I love you like I love the smell of autumn
Like the colour yellow and dark chocolate truffles in a pretty pink box.
I’m not exactly clear what this word ‘love’ is about.
Sounds kind of messy, and exhausting
and hard. Then mind-numbingly painful,
And so heartbreakingly difficult to maintain for any time.
I love you like I love classical music
Because you both bring me peace and sense of okay-ness.
It might not make sense but that’s all I can say.
You’re messy and exhausting
Not romantic or even sweeping.
You’re you. Just you. And me? I’m me.
So let’s not say I love you or you love me
Let’s love vanilla cheese cake and yellow and the autumn.
Let’s leave our feelings felt and not heard,
Existing in our hearts but never in a book.
And whenever you want to know how I feel about you,
I’ll share my vanilla cheesecake and not say a word.

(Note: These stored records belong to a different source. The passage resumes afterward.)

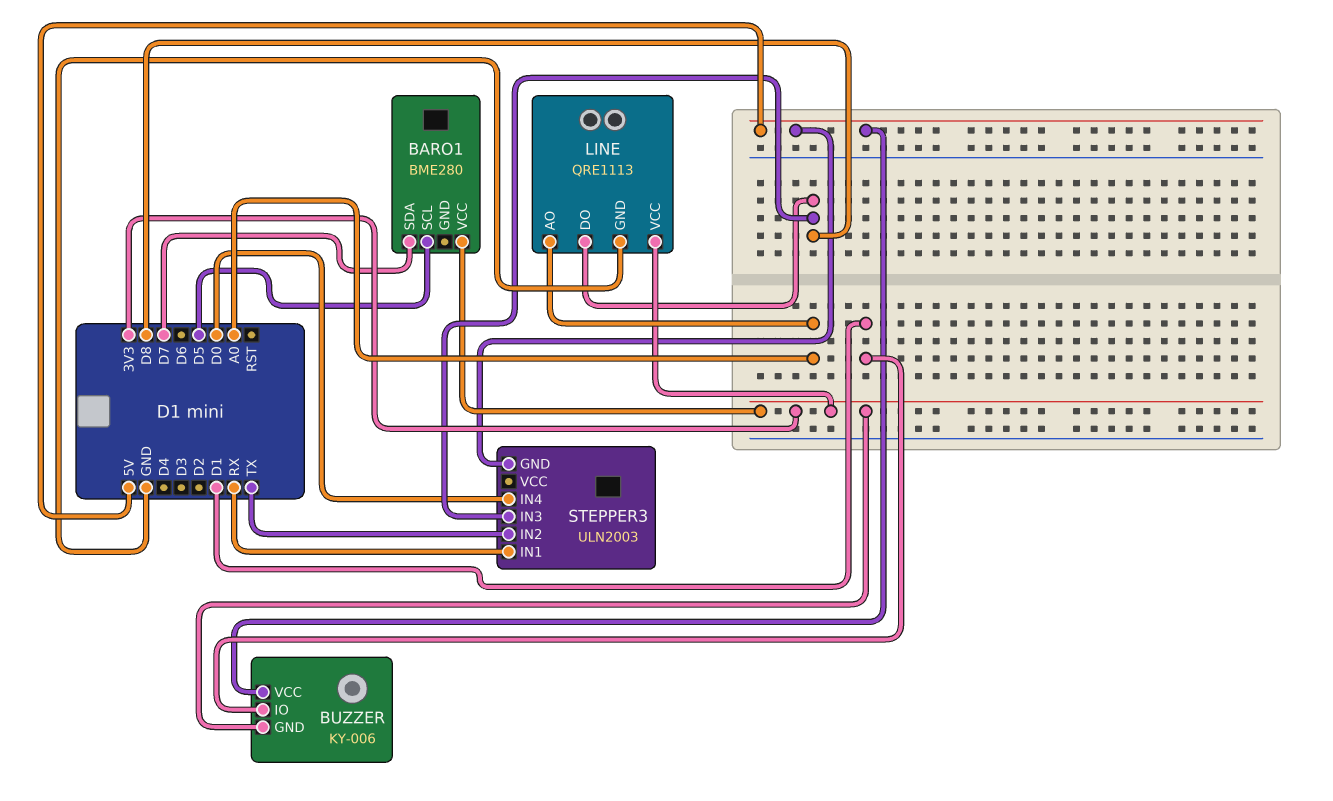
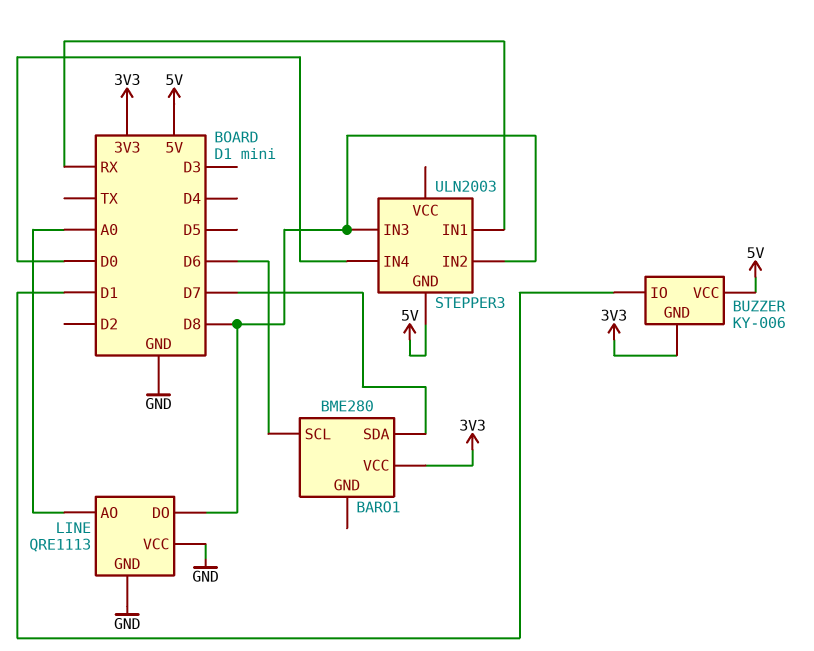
BARO1 pin SCL: D5 -> D6
LINE pin VCC: 3V3 -> GND
STEPPER3 pin IN2: TX -> D8

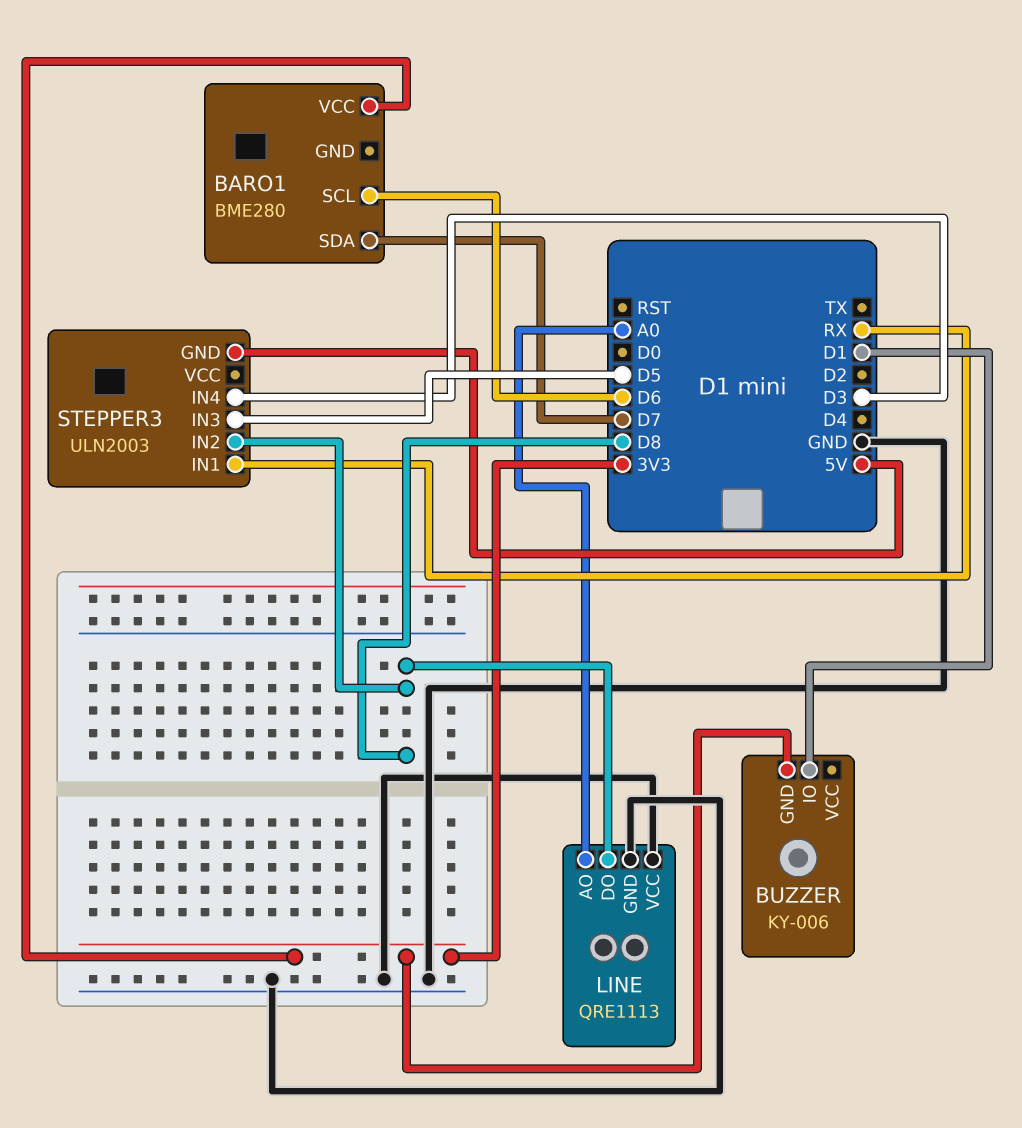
BUZZER pin VCC: 5V -> none
STEPPER3 pin IN3: D8 -> D5
STEPPER3 pin IN4: D0 -> D3

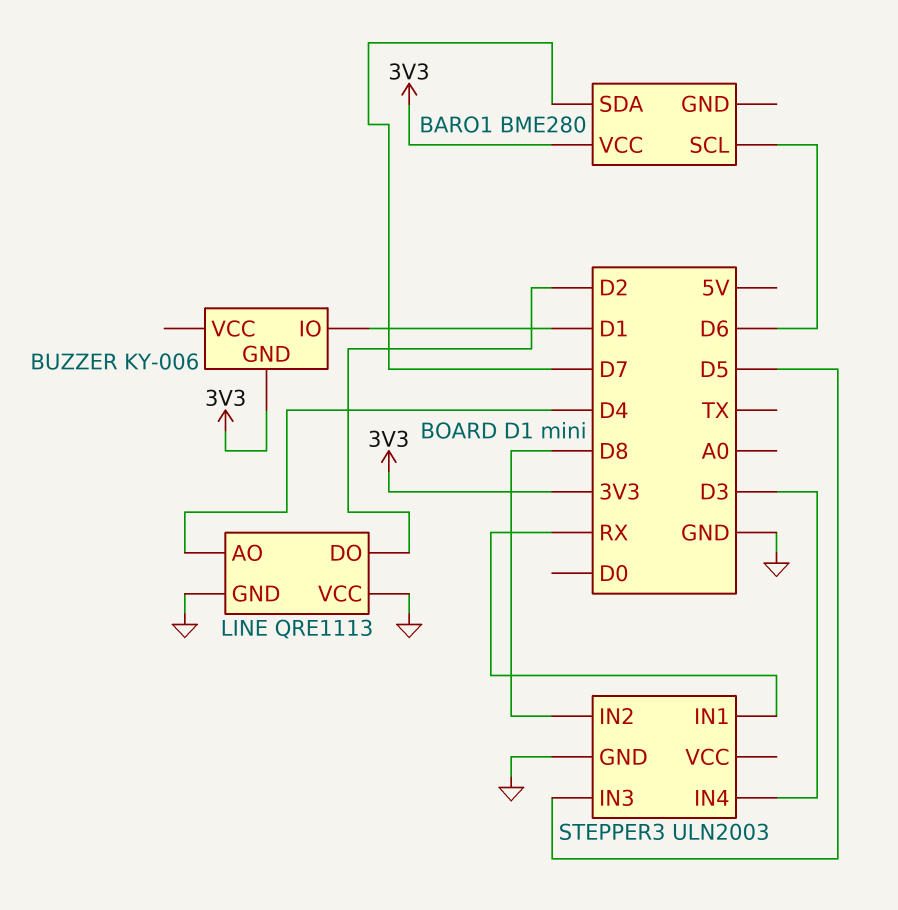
LINE pin AO: A0 -> D4
LINE pin DO: D8 -> D2
STEPPER3 pin GND: 5V -> GND

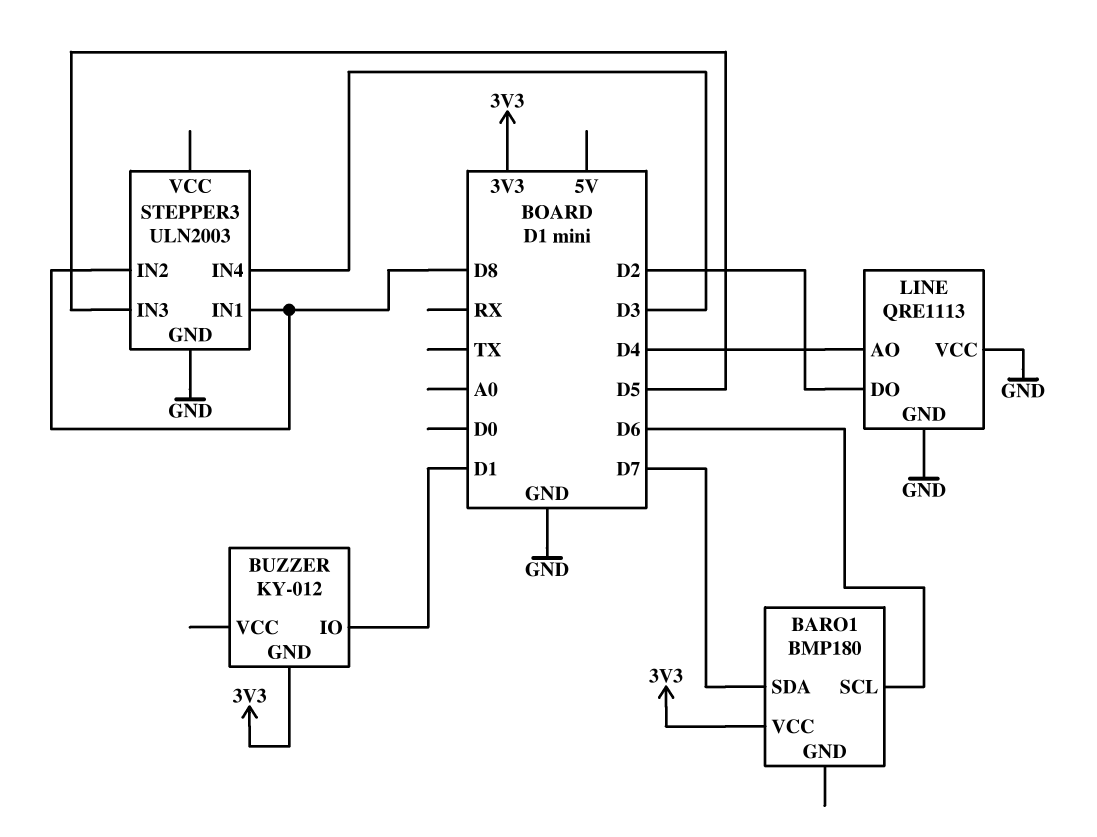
BARO1: BME280 -> BMP180
BUZZER: KY-006 -> KY-012
STEPPER3 pin IN1: RX -> D8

Just a silly series of words then? Well, not exactly. It’s certainly a versatile expression, to say the least.
We use it to describe our feelings about people, places, food, TV shows, colours, music, the list is endless. We can love romantically, platonically, it can be enduring or fleeting, it is healing and at the same time it can hurt (a lot) but at the risk of ending up writing a 100,000 word essay on the matter, let me try to answer my burning question, in the simplest terms possible.
For me, love is acceptance, feeling safe, being able to be your authentic self, free from discrimination, fear of rejection and harm.
In short: love is everything that pride stands for.
And the Manchester Proud Chorus will be standing (and walking) for love on Saturday 23 August.